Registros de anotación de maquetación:
__________________________________________________
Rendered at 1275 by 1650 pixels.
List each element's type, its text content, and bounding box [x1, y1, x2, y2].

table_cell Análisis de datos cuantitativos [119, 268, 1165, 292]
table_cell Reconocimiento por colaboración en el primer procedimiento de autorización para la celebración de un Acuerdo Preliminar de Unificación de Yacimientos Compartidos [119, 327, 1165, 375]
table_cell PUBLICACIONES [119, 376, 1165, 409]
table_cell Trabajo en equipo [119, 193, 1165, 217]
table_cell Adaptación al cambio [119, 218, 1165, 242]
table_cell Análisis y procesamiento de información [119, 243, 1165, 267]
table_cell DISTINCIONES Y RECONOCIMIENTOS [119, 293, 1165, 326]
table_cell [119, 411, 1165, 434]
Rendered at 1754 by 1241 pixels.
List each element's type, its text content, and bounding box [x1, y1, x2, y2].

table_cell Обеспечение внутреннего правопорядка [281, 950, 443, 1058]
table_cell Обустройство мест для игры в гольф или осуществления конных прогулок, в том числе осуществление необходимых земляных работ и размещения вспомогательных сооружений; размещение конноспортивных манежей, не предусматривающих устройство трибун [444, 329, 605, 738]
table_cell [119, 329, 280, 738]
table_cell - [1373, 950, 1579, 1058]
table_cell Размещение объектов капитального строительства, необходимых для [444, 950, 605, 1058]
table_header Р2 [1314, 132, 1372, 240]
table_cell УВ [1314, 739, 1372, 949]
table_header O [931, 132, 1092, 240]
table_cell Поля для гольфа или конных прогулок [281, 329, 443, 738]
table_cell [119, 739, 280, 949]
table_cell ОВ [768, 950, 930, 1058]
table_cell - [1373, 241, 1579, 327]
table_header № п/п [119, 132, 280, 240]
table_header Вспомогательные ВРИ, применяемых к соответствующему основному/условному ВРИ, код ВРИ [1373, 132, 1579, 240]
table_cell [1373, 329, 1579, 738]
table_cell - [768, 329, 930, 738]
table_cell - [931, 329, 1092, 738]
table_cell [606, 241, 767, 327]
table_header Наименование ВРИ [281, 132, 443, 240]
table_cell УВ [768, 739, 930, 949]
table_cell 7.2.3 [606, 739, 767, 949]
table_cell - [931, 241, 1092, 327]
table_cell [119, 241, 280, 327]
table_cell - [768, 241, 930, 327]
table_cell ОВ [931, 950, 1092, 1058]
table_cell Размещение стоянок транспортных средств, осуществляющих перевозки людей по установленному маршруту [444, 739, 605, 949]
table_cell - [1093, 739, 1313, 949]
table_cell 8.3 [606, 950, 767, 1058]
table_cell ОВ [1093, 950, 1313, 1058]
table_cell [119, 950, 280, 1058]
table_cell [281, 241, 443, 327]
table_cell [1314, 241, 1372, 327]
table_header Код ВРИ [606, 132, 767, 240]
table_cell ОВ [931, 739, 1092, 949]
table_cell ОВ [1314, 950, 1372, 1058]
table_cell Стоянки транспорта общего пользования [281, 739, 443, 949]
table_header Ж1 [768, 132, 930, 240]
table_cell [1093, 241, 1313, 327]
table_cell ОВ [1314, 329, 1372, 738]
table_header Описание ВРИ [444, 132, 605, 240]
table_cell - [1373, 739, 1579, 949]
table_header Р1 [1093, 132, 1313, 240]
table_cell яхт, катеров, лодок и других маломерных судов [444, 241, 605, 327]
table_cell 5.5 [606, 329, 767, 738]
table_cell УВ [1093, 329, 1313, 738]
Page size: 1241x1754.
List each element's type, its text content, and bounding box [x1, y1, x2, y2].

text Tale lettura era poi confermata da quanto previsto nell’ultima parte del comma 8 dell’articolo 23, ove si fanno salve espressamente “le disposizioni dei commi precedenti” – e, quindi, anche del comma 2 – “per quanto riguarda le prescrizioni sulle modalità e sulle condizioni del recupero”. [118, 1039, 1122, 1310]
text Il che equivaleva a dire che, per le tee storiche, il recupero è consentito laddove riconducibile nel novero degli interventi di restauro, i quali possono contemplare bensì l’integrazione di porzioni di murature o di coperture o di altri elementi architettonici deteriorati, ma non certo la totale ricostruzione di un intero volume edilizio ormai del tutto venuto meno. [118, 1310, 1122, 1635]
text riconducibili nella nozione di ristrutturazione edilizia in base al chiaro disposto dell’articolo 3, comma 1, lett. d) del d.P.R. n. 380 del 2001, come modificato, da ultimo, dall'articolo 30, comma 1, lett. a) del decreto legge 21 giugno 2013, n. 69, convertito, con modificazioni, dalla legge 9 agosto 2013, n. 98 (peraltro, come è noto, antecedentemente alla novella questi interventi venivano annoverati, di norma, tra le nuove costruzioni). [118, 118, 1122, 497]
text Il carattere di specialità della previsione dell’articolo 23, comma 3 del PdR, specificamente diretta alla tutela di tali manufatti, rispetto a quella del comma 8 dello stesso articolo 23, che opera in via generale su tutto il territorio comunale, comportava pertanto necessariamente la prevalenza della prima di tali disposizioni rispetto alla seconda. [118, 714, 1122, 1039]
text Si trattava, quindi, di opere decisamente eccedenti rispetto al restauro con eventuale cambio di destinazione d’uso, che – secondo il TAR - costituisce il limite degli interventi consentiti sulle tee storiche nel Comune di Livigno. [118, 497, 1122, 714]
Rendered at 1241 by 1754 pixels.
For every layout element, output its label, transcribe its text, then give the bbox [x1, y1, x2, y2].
__________________________________________________
**DETALLES DEL EJERCICIO**
Dispón todas las líneas del listado en una tabla de Markdown con dos columnas, «Número» para el número de fila y «Línea» para su texto, y omite las líneas en blanco.

**RESPUESTA DEL EJERCICIO**
| Número | Línea |
|---|---|
| 1 | Rendered at 1275 by 1650 pixels. |
| 2 | List each element's type, its text content, and bounding box [x1, y1, x2, y2]. |
| 3 | table_cell Análisis de datos cuantitativos [119, 268, 1165, 292] |
| 4 | table_cell Reconocimiento por colaboración en el primer procedimiento de autorización para la celebración de un Acuerdo Preliminar de Unificación de Yacimientos Compartidos [119, 327, 1165, 375] |
| 5 | table_cell PUBLICACIONES [119, 376, 1165, 409] |
| 6 | table_cell Trabajo en equipo [119, 193, 1165, 217] |
| 7 | table_cell Adaptación al cambio [119, 218, 1165, 242] |
| 8 | table_cell Análisis y procesamiento de información [119, 243, 1165, 267] |
| 9 | table_cell DISTINCIONES Y RECONOCIMIENTOS [119, 293, 1165, 326] |
| 10 | table_cell [119, 411, 1165, 434] |
| 11 | Rendered at 1754 by 1241 pixels. |
| 12 | List each element's type, its text content, and bounding box [x1, y1, x2, y2]. |
| 13 | table_cell Обеспечение внутреннего правопорядка [281, 950, 443, 1058] |
| 14 | table_cell Обустройство мест для игры в гольф или осуществления конных прогулок, в том числе осуществление необходимых земляных работ и размещения вспомогательных сооружений; размещение конноспортивных манежей, не предусматривающих устройство трибун [444, 329, 605, 738] |
| 15 | table_cell [119, 329, 280, 738] |
| 16 | table_cell - [1373, 950, 1579, 1058] |
| 17 | table_cell Размещение объектов капитального строительства, необходимых для [444, 950, 605, 1058] |
| 18 | table_header Р2 [1314, 132, 1372, 240] |
| 19 | table_cell УВ [1314, 739, 1372, 949] |
| 20 | table_header O [931, 132, 1092, 240] |
| 21 | table_cell Поля для гольфа или конных прогулок [281, 329, 443, 738] |
| 22 | table_cell [119, 739, 280, 949] |
| 23 | table_cell ОВ [768, 950, 930, 1058] |
| 24 | table_cell - [1373, 241, 1579, 327] |
| 25 | table_header № п/п [119, 132, 280, 240] |
| 26 | table_header Вспомогательные ВРИ, применяемых к соответствующему основному/условному ВРИ, код ВРИ [1373, 132, 1579, 240] |
| 27 | table_cell [1373, 329, 1579, 738] |
| 28 | table_cell - [768, 329, 930, 738] |
| 29 | table_cell - [931, 329, 1092, 738] |
| 30 | table_cell [606, 241, 767, 327] |
| 31 | table_header Наименование ВРИ [281, 132, 443, 240] |
| 32 | table_cell УВ [768, 739, 930, 949] |
| 33 | table_cell 7.2.3 [606, 739, 767, 949] |
| 34 | table_cell - [931, 241, 1092, 327] |
| 35 | table_cell [119, 241, 280, 327] |
| 36 | table_cell - [768, 241, 930, 327] |
| 37 | table_cell ОВ [931, 950, 1092, 1058] |
| 38 | table_cell Размещение стоянок транспортных средств, осуществляющих перевозки людей по установленному маршруту [444, 739, 605, 949] |
| 39 | table_cell - [1093, 739, 1313, 949] |
| 40 | table_cell 8.3 [606, 950, 767, 1058] |
| 41 | table_cell ОВ [1093, 950, 1313, 1058] |
| 42 | table_cell [119, 950, 280, 1058] |
| 43 | table_cell [281, 241, 443, 327] |
| 44 | table_cell [1314, 241, 1372, 327] |
| 45 | table_header Код ВРИ [606, 132, 767, 240] |
| 46 | table_cell ОВ [931, 739, 1092, 949] |
| 47 | table_cell ОВ [1314, 950, 1372, 1058] |
| 48 | table_cell Стоянки транспорта общего пользования [281, 739, 443, 949] |
| 49 | table_header Ж1 [768, 132, 930, 240] |
| 50 | table_cell [1093, 241, 1313, 327] |
| 51 | table_cell ОВ [1314, 329, 1372, 738] |
| 52 | table_header Описание ВРИ [444, 132, 605, 240] |
| 53 | table_cell - [1373, 739, 1579, 949] |
| 54 | table_header Р1 [1093, 132, 1313, 240] |
| 55 | table_cell яхт, катеров, лодок и других маломерных судов [444, 241, 605, 327] |
| 56 | table_cell 5.5 [606, 329, 767, 738] |
| 57 | table_cell УВ [1093, 329, 1313, 738] |
| 58 | Page size: 1241x1754. |
| 59 | List each element's type, its text content, and bounding box [x1, y1, x2, y2]. |
| 60 | text Tale lettura era poi confermata da quanto previsto nell’ultima parte del comma 8 dell’articolo 23, ove si fanno salve espressamente “le disposizioni dei commi precedenti” – e, quindi, anche del comma 2 – “per quanto riguarda le prescrizioni sulle modalità e sulle condizioni del recupero”. [118, 1039, 1122, 1310] |
| 61 | text Il che equivaleva a dire che, per le tee storiche, il recupero è consentito laddove riconducibile nel novero degli interventi di restauro, i quali possono contemplare bensì l’integrazione di porzioni di murature o di coperture o di altri elementi architettonici deteriorati, ma non certo la totale ricostruzione di un intero volume edilizio ormai del tutto venuto meno. [118, 1310, 1122, 1635] |
| 62 | text riconducibili nella nozione di ristrutturazione edilizia in base al chiaro disposto dell’articolo 3, comma 1, lett. d) del d.P.R. n. 380 del 2001, come modificato, da ultimo, dall'articolo 30, comma 1, lett. a) del decreto legge 21 giugno 2013, n. 69, convertito, con modificazioni, dalla legge 9 agosto 2013, n. 98 (peraltro, come è noto, antecedentemente alla novella questi interventi venivano annoverati, di norma, tra le nuove costruzioni). [118, 118, 1122, 497] |
| 63 | text Il carattere di specialità della previsione dell’articolo 23, comma 3 del PdR, specificamente diretta alla tutela di tali manufatti, rispetto a quella del comma 8 dello stesso articolo 23, che opera in via generale su tutto il territorio comunale, comportava pertanto necessariamente la prevalenza della prima di tali disposizioni rispetto alla seconda. [118, 714, 1122, 1039] |
| 64 | text Si trattava, quindi, di opere decisamente eccedenti rispetto al restauro con eventuale cambio di destinazione d’uso, che – secondo il TAR - costituisce il limite degli interventi consentiti sulle tee storiche nel Comune di Livigno. [118, 497, 1122, 714] |
| 65 | Rendered at 1241 by 1754 pixels. |
| 66 | For every layout element, output its label, transcribe its text, then give the bbox [x1, y1, x2, y2]. |